Let’s try the same prompts in Google Bard, and Microsoft Bing Chat. Here, Google Bard returned a more telling response, “I'm not programmed to assist with that.” The Microsoft Bing Chat response was a little creepy, “I’m sorry but I prefer not to continue this conversation. I’m still learning so I appreciate your understanding and patience.” A little too Hal-like for me. The good news, neither Google Bard nor Microsoft Bing Chat returned a response for a poem.
Another important limitation is that the dataset itself is limited in time. ChatGPT, for example, only has data that is from 2021 to early 2022. This is one of the reasons that using an LLM to pick stocks is a really bad idea. Even if you could construct a prompt that gave you a response, the data is far out of date.
LLMs such as ChatGPT can perform tasks that require language processing, but they cannot reason in the same way that humans can. They cannot understand cause and effect relationships, for example, or make logical inferences. Rather they have limited abilities in this regard. Here's an example, I asked ChatGPT the following:
“What conclusion can be drawn from the following statements: Premise 1: All dogs are mammals. Premise 2: Lucy is a dog?”
The response: “Conclusion: Therefore, Lucy is a mammal.”
In this simple example, the conclusion that "Lucy is a mammal" is a logical inference based on the two-given premises. It follows logically that since all dogs are mammals, and Lucy is a dog, then Lucy must also be a mammal. That said, ChatGPT cannot make more complex inferences, such as telling us if Lucy is a good and ethical mammal.
Lastly, LLMs may have limited context awareness because LLMs are often trained on large datasets that include a wide range of topics, but they can still struggle to understand context. They may generate responses that are technically correct but are not appropriate in the given context. Remember, unlike Google Search that searches the Internet, an LLM will only have access to the data that it knows, and in the case of ChatGPT, that dataset is only relevant to around 2021 to early 2022.

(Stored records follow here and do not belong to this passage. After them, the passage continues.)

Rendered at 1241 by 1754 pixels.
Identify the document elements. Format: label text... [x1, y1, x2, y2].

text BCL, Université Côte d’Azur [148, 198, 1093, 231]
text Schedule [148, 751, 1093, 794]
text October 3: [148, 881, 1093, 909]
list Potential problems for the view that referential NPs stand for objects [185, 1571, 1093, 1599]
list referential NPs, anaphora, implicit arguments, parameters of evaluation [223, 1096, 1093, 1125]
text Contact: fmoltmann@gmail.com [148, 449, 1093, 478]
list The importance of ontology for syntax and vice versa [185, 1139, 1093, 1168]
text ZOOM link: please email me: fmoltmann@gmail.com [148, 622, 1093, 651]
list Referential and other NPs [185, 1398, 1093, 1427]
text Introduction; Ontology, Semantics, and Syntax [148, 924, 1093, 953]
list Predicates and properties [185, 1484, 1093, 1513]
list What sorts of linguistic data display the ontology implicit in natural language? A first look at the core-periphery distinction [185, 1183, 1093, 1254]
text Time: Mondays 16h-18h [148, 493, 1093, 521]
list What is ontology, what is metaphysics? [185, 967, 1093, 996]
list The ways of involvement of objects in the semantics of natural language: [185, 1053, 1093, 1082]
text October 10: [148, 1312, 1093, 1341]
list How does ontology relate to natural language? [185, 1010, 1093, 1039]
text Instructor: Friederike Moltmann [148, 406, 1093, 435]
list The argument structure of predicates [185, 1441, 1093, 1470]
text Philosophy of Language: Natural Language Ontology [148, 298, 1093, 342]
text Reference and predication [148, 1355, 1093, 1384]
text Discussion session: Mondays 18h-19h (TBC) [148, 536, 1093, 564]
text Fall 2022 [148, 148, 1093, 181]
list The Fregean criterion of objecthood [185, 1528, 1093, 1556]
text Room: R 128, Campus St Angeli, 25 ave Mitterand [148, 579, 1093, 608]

While all three language models, they are impressive in their own right, they have different strengths and are suited for different use cases. ChatGPT is an excellent choice for generating natural language responses for chatbots and customer service applications, while Google Bard is better suited for generating creative and imaginative responses for creative writing and content generation. Also, I like that Google Bard provides three draft options. Microsoft Bing Chat is best for providing accurate and concise answers to informational queries. Also, Microsoft Bing Chat provides options for the Conversational Style which I really liked. Lastly, it provides citations so that you can validate the information and ensure the accuracy of the information.
Try it for yourself and let me know what you think!